(Beginning of Entries supplied)

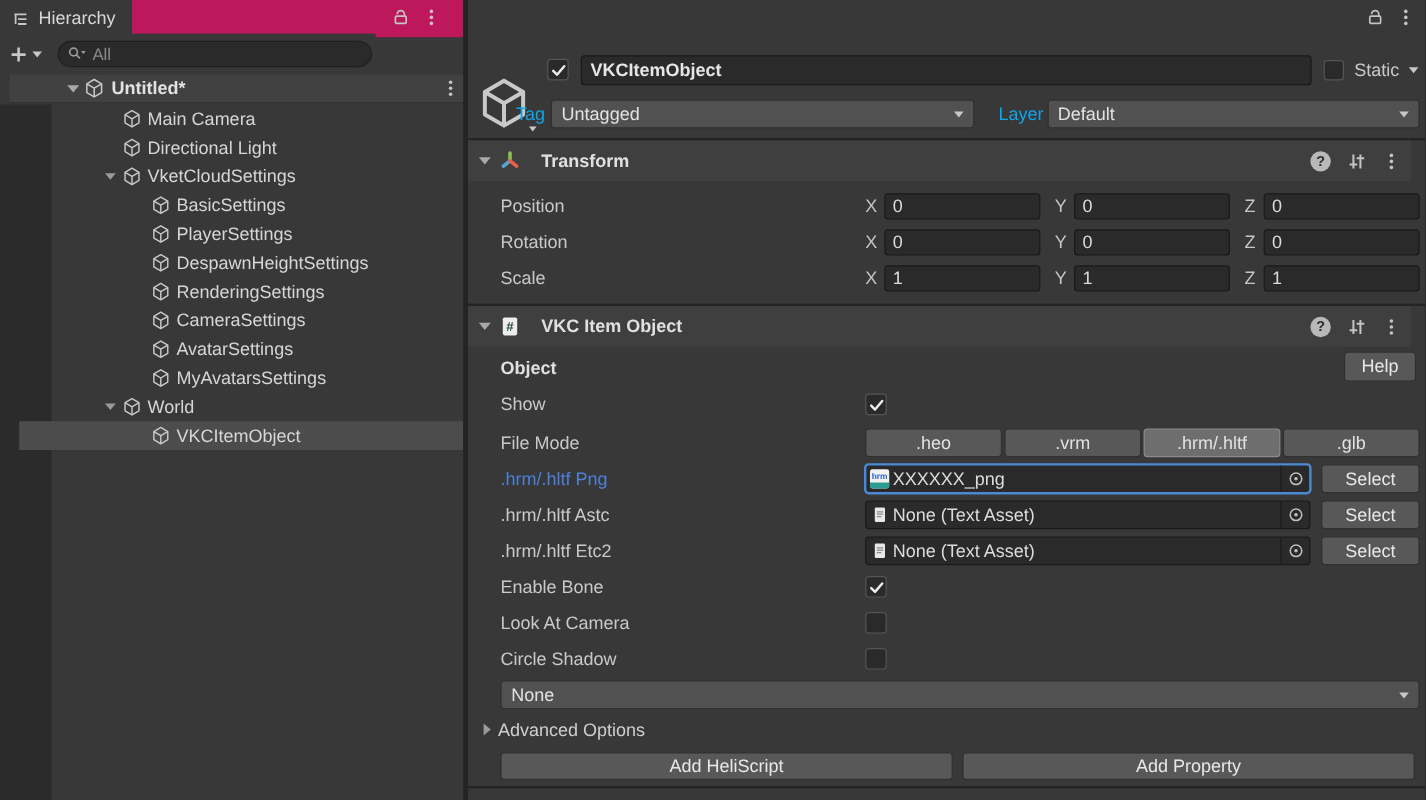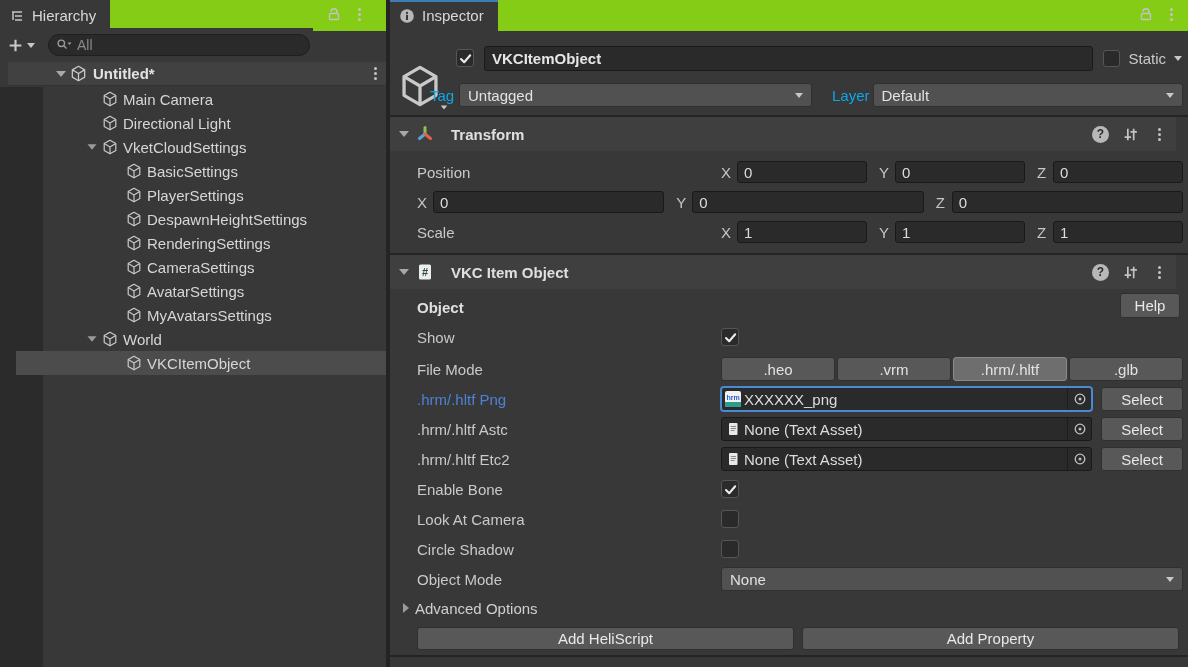"Hierarchy" .tabbar { background: #84cc16 -> #be185d }
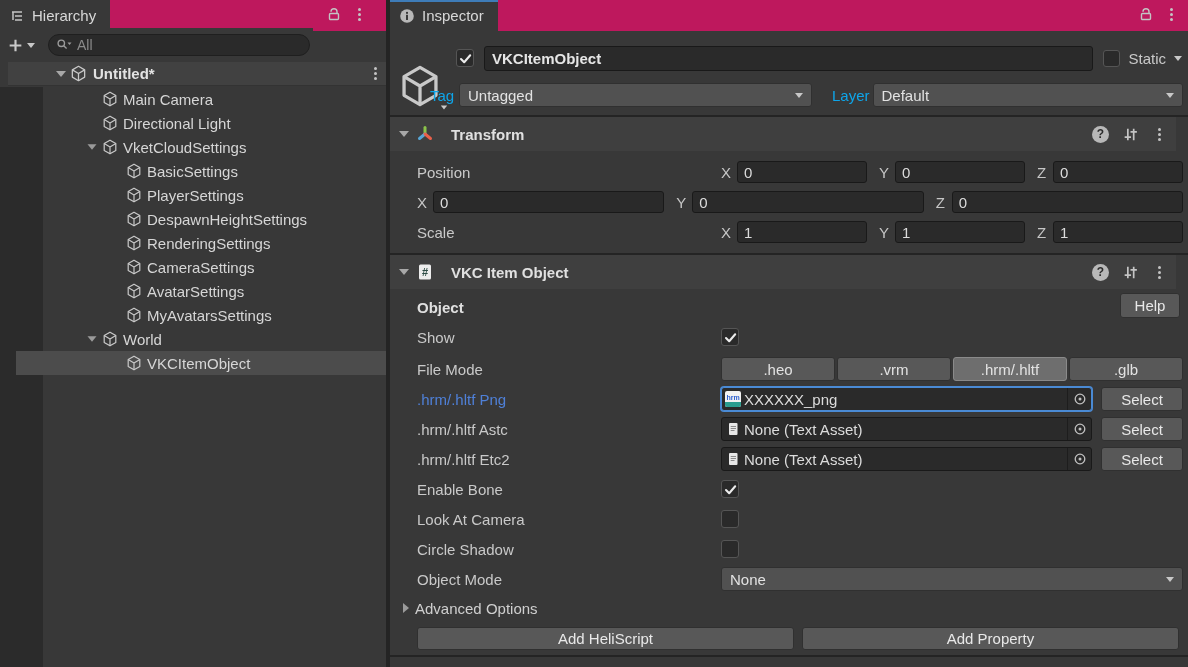"Inspector" div.tabbar { html: <div> <div> <svg> <use></use> </svg> <span>Inspector</span> </div> </div> -> none }
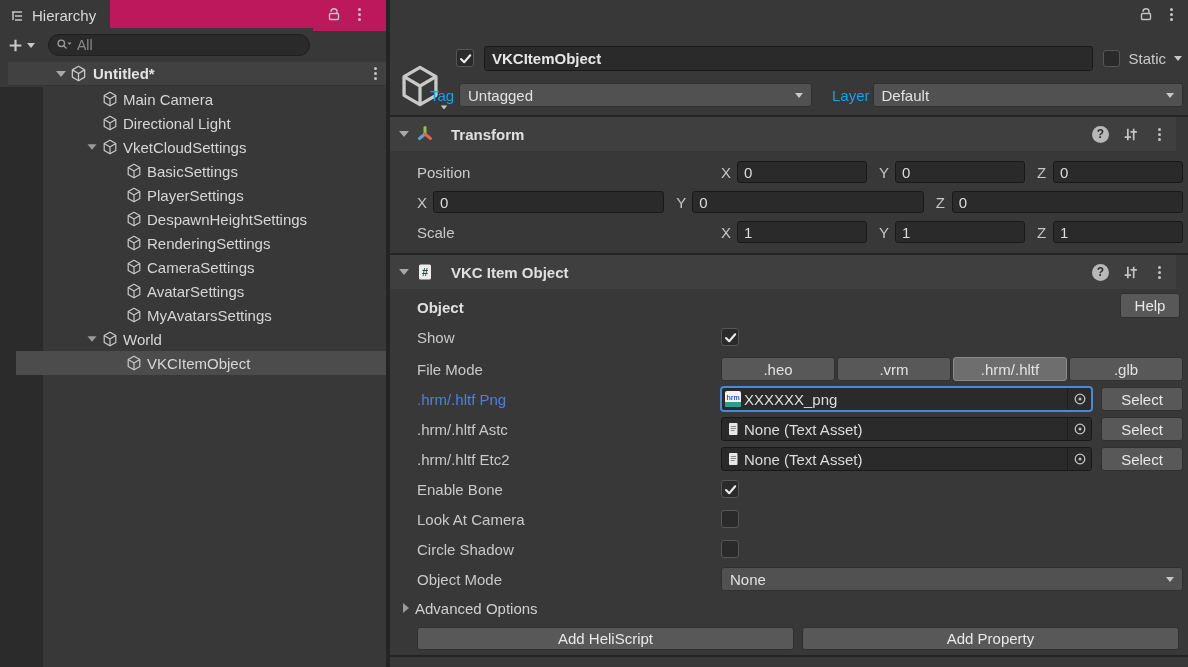"Rotation" span.clabel { html: none -> <span>Rotation</span> }
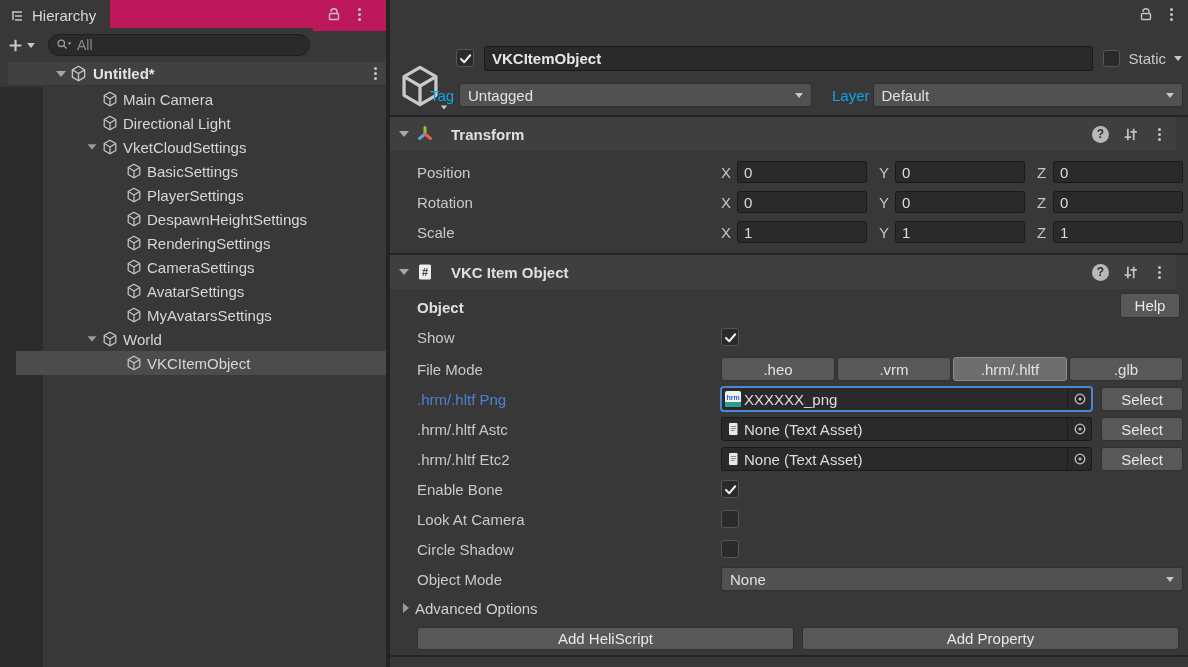"Object Mode" span.clabel { html: <span>Object Mode</span> -> none }
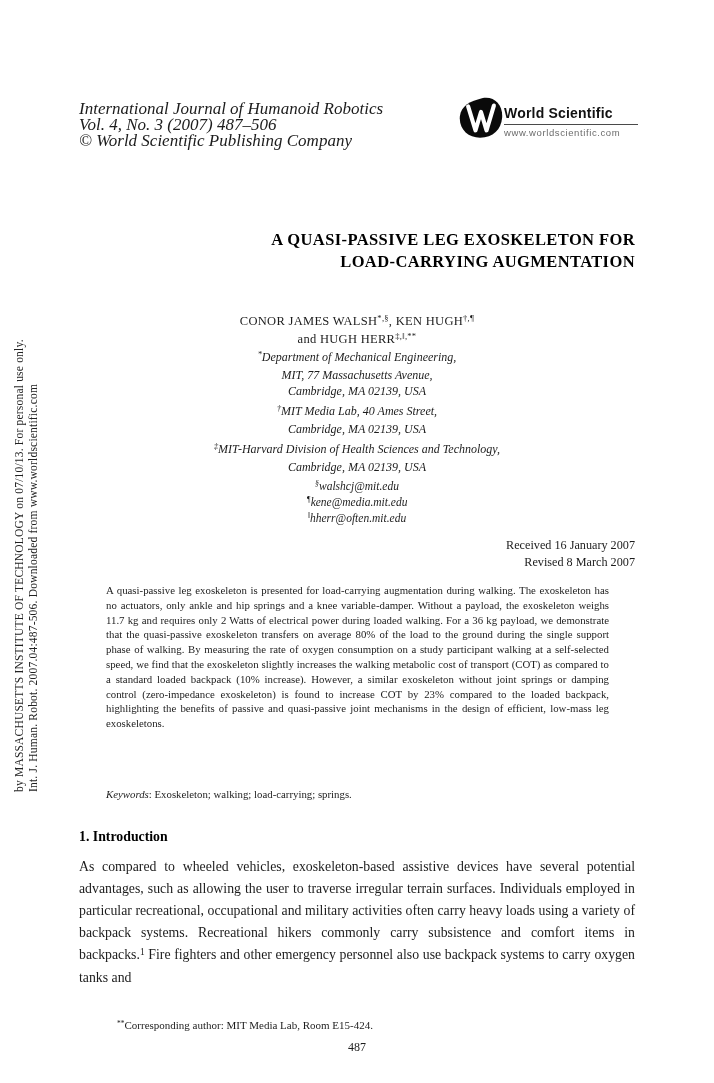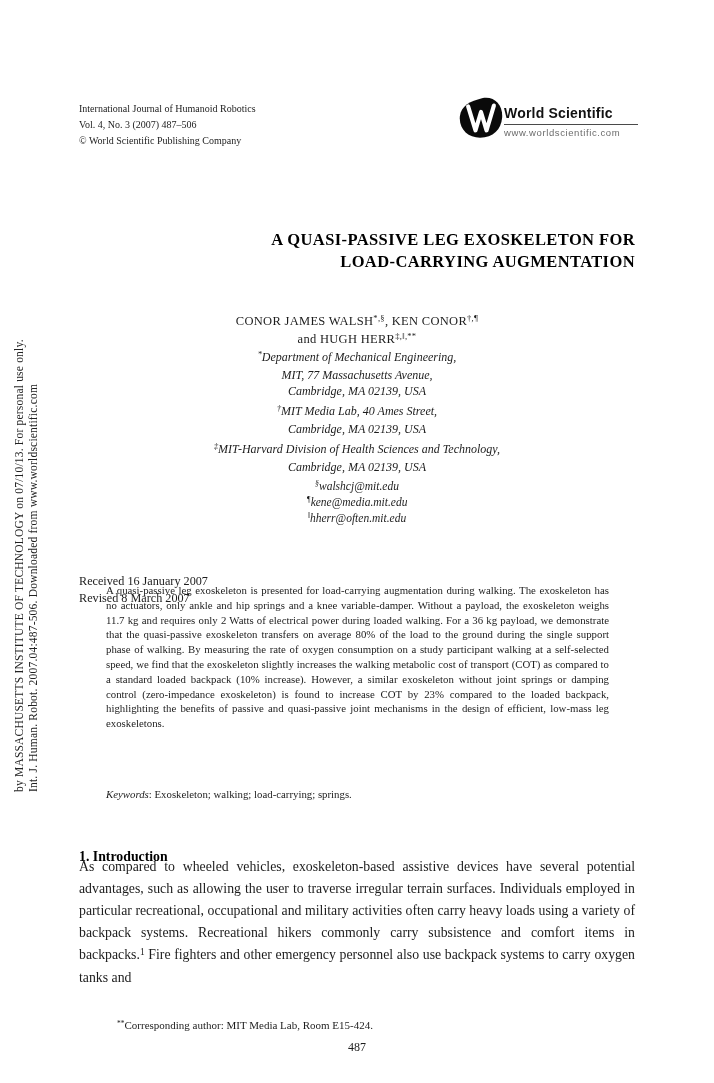"International Journal of Humanoid" .journal-info { font-size: 10px -> 17px; font-style: none -> italic }
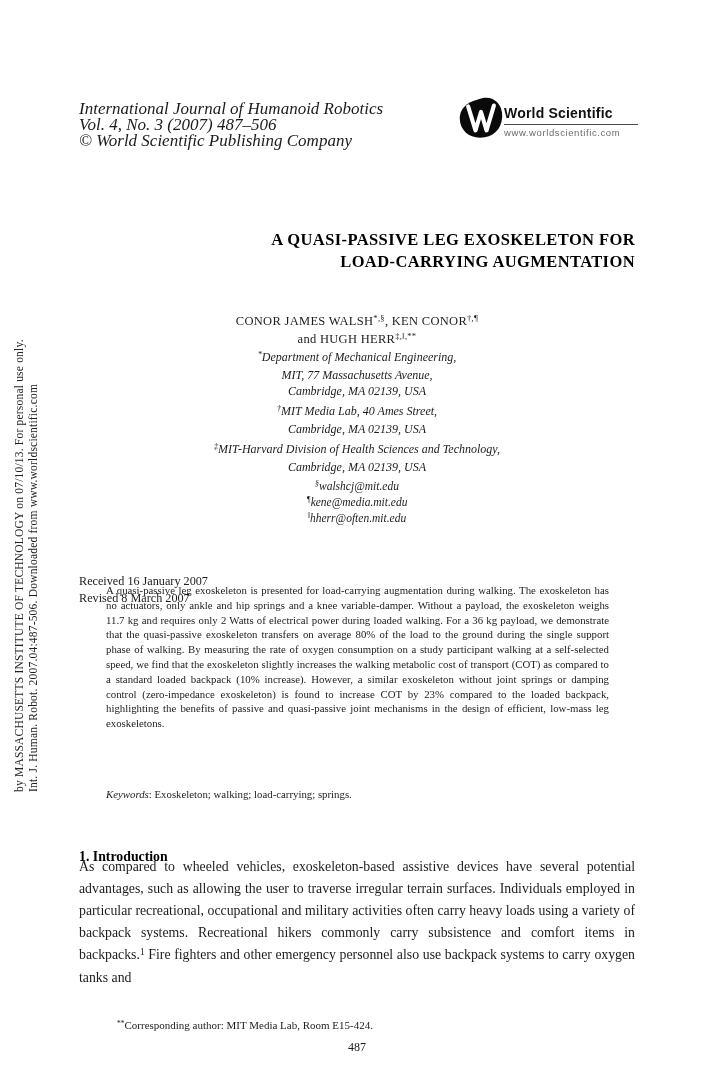"KEN CONOR" span { text: CONOR -> HUGH }
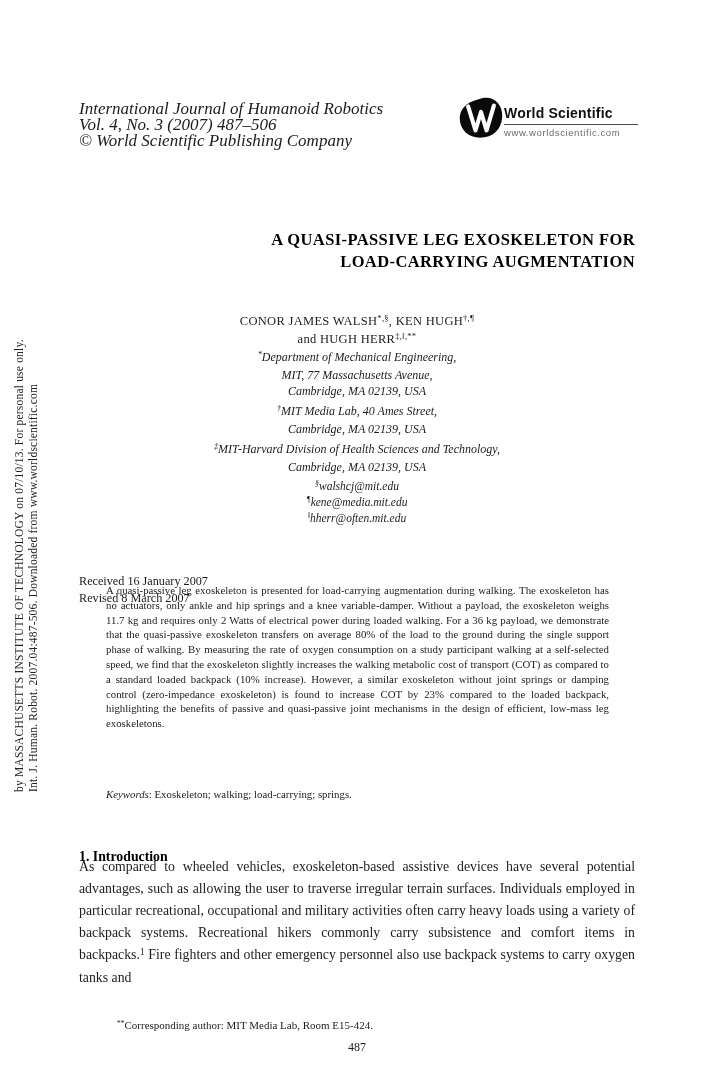"Received 16 January 2007" .dates { margin-top: 36px -> none; text-align: left -> right }
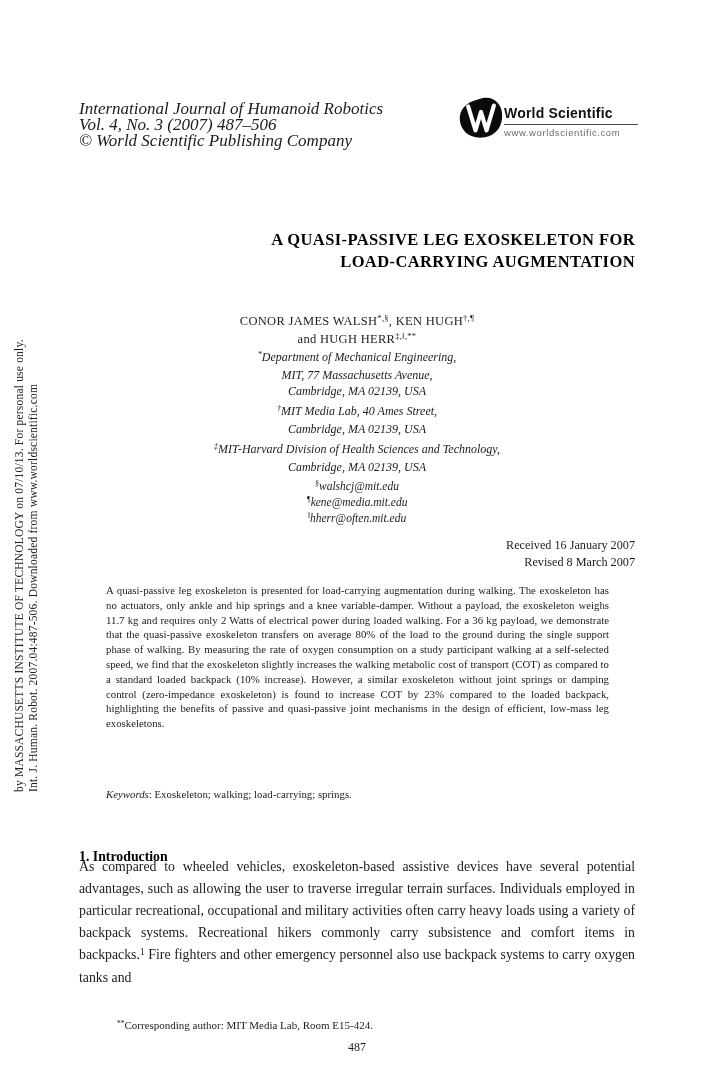"1. Introduction" .section-heading { top: 849px -> 829px }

(End of Entries supplied)

Where pictures sit among the data above, omit them, and output the rest exactly.

Answer area —
"Hierarchy" .tabbar { background: #84cc16 -> #be185d }
"Inspector" div.tabbar { html: <div> <div> <svg> <use></use> </svg> <span>Inspector</span> </div> </div> -> none }
"Rotation" span.clabel { html: none -> <span>Rotation</span> }
"Object Mode" span.clabel { html: <span>Object Mode</span> -> none }
"International Journal of Humanoid" .journal-info { font-size: 10px -> 17px; font-style: none -> italic }
"KEN CONOR" span { text: CONOR -> HUGH }
"Received 16 January 2007" .dates { margin-top: 36px -> none; text-align: left -> right }
"1. Introduction" .section-heading { top: 849px -> 829px }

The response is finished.